Often it is useful for XML data to be presented as a spreadsheet. A typical spreadsheet (for example, a Microsoft Excel spreadsheet) consists of cells represented in a grid of rows and columns, containing textual data, numeric data, or formulas. An Excel spreadsheet defines some standard functions such as SUM and AVERAGE that you can specify in cells. The Apache Jakarta POI project provides the HSSF API to create an Excel spreadsheet from an XML document or to go the opposite way, parsing an Excel spreadsheet and converting to XML. The HSSF API has provisions for setting the layout, border settings, and fonts of an Excel document. In this article, you'll learn how to generate an example Excel spreadsheet by parsing an XML document and adding data from the XML document to a spreadsheet. Subsequently, you'll convert the Excel spreadsheet to an XML document.
The Jakarta POI HSSF API provides classes to create an Excel workbook and add spreadsheets to the workbook. With the POI API, the
HSSFWorkbook class represents a workbook, and you set the spreadsheet fonts, sheet order, and cell styles in the
HSSFWorkbook class. You can represent the spreadsheet using the
HSSFSheet class. Specifically, you set the sheet layout, including the column widths, margins, header, footer, and print setup using the
HSSFSheet class. You can represent a spreadsheet row using the
HSSFRow class, and you set the row height using the
HSSFRow class. The
HSSFCell class represents a cell in a spreadsheet row, and you set the cell style using the
HSSFCell class. The indexing of spreadsheets in a workbook, of rows in a spreadsheet, and of cells in a row is zero based. In this article, we'll show how to convert an example XML document to an Excel spreadsheet and then convert the spreadsheet to an XML document. Listing 1 shows the example document, incomestatements.xml.
Listing 1. incomestatements.xml
<?xml version="1.0" encoding="UTF-8"?> <incmstmts> <stmt> <year>2005</year> <revenue>11837</revenue> <costofrevenue>2239</costofrevenue> <researchdevelopment>1591</researchdevelopment> <salesmarketing>2689</salesmarketing> <generaladmin>661</generaladmin> <totaloperexpenses>7180</totaloperexpenses> <operincome>4657</operincome> <invincome>480</invincome> <incbeforetaxes>5137</incbeforetaxes> <taxes>1484</taxes> <netincome>3653</netincome> </stmt> <stmt> <year>2004</year> <revenue>10818</revenue> <costofrevenue>1875</costofrevenue> <researchdevelopment>1421</researchdevelopment> <salesmarketing>2122</salesmarketing> <generaladmin>651</generaladmin> <totaloperexpenses>6069</totaloperexpenses> <operincome>4749</operincome> <invincome>420</invincome> <incbeforetaxes>5169</incbeforetaxes> <taxes>1706</taxes> <netincome>3463</netincome> </stmt> <incmstmts>
Creating an Eclipse project
In this article, we create and parse an Excel spreadsheet using the Apache POI HSSF API. Before you can set up your project, you need to download Apache POI 2.5.1 and extract the zip file to an installation directory.
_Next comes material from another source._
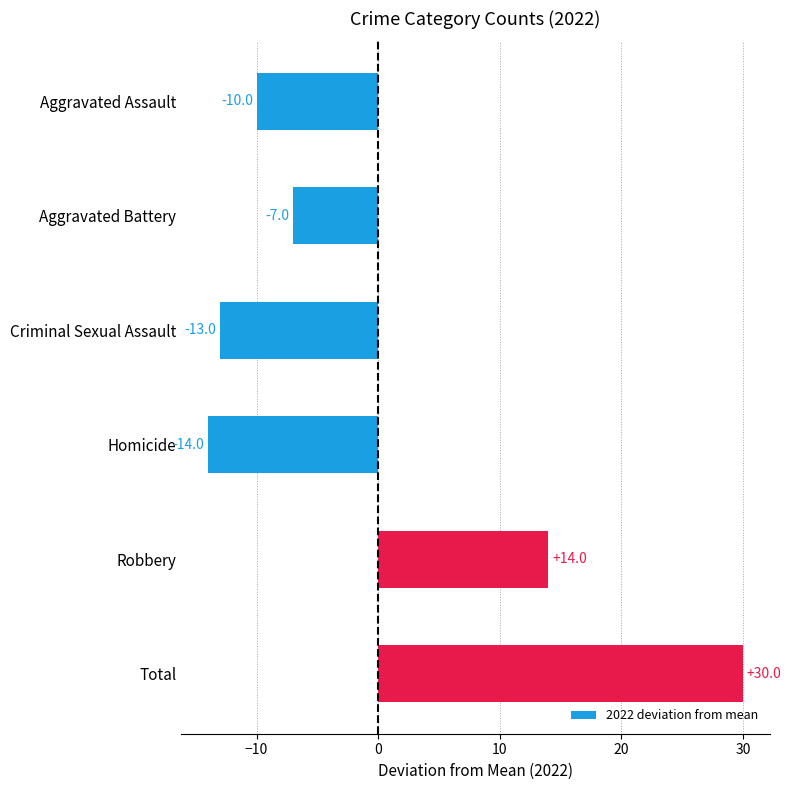

What position from the bottom is Robbery?

2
You also need to download and install Java SE 5.0. (You can also use another version, such as 1.4 or 6.0.)
To compile and run the code examples, you will need an Eclipse project. You can download project Chapter11 from the Apress Website and import it into your Eclipse workspace by selecting File, then Import.
To compile and run the Apache POI code examples, you need some jar files in your project's Java build path; Figure 1 shows these JAR files. The JAR file required for an Apache POI application is poi-2.5.1-final-20040804.jar, which consists of the Apache POI API. You also need to set the Java Runtime Environment system library to JRE 5.0, as shown in Figure 1.
Figure 2 shows the project directory structure.
If you haven't got a copy of Excel handy, you can instead open the Excel spreadsheet generated from the example XML document using Excel Viewer.